In der Tat wirkt der Spielplatz etwas karg. Zwei Schaukeln, ein Wipptier und eine Rutsche samt Klettergerüst, das kleine Kinder nicht alleine nutzen können, sowie ein Sandkasten im sandigen Untergrund bilden die Ausstattung. „Es fehlt definitiv etwas für Mädchen und Jungen im Kindergartenalter“, fand auch CDU-Ratsherr Gernot Kuhlmann. 

Nach seinem Kenntnisstand sollen Geräte von einem nicht mehr benötigten Spielplatz in Aschenstedt nach Neerstedt wechseln. Ob es geeignete Elemente sind, müsse sich zeigen. Er schlug vor, dass die Eltern eine Liste mit sinnvollen Spielmaterialien aufstellen.
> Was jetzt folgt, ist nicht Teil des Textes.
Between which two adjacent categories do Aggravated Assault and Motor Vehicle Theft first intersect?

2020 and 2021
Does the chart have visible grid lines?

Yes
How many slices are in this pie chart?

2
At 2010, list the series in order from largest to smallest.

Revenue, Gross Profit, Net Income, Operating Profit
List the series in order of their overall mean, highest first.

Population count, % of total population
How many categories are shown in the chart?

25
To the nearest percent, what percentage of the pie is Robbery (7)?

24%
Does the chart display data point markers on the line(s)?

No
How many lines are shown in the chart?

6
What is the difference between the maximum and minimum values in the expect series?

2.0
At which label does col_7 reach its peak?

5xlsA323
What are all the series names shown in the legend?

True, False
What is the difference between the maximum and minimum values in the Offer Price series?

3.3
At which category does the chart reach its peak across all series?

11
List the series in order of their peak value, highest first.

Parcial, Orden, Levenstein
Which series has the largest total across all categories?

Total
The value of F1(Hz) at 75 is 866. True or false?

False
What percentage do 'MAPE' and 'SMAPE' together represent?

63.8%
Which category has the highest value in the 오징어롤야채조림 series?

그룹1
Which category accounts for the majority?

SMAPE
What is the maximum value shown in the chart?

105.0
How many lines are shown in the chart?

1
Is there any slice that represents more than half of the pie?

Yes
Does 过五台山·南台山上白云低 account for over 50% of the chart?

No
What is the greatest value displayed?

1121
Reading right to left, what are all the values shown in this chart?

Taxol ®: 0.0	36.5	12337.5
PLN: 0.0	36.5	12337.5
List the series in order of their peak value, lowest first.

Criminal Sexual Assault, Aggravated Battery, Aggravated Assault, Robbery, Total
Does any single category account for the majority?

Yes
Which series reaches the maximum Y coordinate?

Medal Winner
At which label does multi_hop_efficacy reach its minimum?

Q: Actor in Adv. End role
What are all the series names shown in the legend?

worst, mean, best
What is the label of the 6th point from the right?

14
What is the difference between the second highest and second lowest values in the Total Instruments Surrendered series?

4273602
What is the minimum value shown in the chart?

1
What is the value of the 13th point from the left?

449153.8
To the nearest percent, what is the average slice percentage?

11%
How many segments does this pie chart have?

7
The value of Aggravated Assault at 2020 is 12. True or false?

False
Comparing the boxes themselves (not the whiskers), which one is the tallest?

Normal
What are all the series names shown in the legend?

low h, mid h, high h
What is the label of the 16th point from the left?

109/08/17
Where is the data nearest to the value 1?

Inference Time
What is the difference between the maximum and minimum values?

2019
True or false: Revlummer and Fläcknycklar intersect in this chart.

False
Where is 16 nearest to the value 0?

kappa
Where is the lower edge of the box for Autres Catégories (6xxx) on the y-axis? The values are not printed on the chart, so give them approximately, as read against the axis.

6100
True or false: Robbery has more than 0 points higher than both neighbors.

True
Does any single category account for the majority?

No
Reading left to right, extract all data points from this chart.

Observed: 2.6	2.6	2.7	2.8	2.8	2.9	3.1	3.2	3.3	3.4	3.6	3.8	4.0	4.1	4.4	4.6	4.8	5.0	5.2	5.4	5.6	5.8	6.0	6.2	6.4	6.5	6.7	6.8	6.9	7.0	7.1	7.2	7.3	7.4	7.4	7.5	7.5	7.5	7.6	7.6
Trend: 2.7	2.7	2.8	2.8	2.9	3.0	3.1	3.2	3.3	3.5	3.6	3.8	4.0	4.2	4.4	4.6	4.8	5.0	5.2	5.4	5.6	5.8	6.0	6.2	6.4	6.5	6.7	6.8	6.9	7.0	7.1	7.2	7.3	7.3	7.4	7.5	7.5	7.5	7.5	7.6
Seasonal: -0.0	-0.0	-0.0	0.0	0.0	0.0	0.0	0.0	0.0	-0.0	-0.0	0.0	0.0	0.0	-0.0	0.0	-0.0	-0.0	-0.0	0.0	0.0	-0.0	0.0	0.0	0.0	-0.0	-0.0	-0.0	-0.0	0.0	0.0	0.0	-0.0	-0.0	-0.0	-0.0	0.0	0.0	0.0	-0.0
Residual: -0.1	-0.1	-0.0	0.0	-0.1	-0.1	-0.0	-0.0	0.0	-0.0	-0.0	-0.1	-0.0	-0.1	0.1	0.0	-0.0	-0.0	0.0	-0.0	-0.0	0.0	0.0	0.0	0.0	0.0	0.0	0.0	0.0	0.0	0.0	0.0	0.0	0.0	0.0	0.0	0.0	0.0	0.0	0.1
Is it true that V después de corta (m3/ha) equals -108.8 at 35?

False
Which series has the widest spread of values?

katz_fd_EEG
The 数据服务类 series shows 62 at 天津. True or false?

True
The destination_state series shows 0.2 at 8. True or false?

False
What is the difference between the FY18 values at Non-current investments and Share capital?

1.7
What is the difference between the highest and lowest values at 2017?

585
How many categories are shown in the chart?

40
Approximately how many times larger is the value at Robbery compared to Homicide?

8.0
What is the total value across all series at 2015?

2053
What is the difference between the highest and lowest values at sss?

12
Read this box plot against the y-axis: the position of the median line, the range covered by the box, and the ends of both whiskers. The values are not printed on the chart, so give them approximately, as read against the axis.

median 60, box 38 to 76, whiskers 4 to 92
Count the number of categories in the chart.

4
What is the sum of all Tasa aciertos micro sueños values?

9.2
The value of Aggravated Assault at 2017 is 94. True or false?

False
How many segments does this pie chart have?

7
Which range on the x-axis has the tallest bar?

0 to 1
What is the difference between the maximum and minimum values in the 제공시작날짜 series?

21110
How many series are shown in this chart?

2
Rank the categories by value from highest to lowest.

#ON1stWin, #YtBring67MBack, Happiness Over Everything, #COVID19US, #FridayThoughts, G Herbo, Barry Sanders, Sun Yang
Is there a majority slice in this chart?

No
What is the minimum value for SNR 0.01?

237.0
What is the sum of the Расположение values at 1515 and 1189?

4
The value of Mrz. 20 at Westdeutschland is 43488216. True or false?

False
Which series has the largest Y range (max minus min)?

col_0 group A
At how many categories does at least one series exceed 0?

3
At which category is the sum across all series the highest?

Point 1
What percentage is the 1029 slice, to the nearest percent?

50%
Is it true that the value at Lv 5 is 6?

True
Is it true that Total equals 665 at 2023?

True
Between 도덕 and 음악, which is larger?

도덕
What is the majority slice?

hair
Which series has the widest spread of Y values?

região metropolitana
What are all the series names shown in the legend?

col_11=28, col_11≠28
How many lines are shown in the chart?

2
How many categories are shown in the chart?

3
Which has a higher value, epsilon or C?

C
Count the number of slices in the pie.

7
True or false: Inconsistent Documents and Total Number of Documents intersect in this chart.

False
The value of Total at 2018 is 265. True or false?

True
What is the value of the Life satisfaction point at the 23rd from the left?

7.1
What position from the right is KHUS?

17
Als hätten sie es geahnt, hatten die Mütter und Väter bereits passende Abbildungen von Schaukeln und Co. dabei.

Laut den Anwohnern leben in der Siedlung derzeit 23 potenzielle Spielplatzkinder im Alter bis zu 14 Jahren. Neun weitere Mädchen und Jungen bis zu acht Jahren seien vor Kurzem in das benachbarte Neubaugebiet „Ramshorn  I“ gezogen, und auch in der alten Siedlung wohne noch das eine oder andere Kind, das den Spielplatz nutze.

CDU-Politiker schraubte kurzerhand ein Brett selbst wieder fest

Da bisherige Versuche, weitere Spielgeräte zu erhalten, fehlschlugen, fühlen sich die Eltern vertröstet. „Unsere Kinder könnten die Geräte jetzt gebrauchen und nicht erst in drei oder vier Jahren“, sagten sie. Auch so manches Ratsmitglied fand – angesichts anderer Ausgaben in der Gemeinde –, dass es an der Anschaffung von Spielgeräten nicht hapern dürfe.

Neben der mangelnden Auswahl an Spielmöglichkeiten ging es um kaputte Elemente. Eines der Bretter am Aufstieg zur Rutsche sei schon lange lose. Trotz Hinweisen ließe eine Reparatur auf sich warten. Der CDU-Fraktionsvorsitzende Willi Niehoff fackelte da nicht lange, ging zu seinem Auto, holte seinen Werkzeugkasten mit Akkuschrauber und befestigte – sehr zur Freude der Anwohner – das Brett.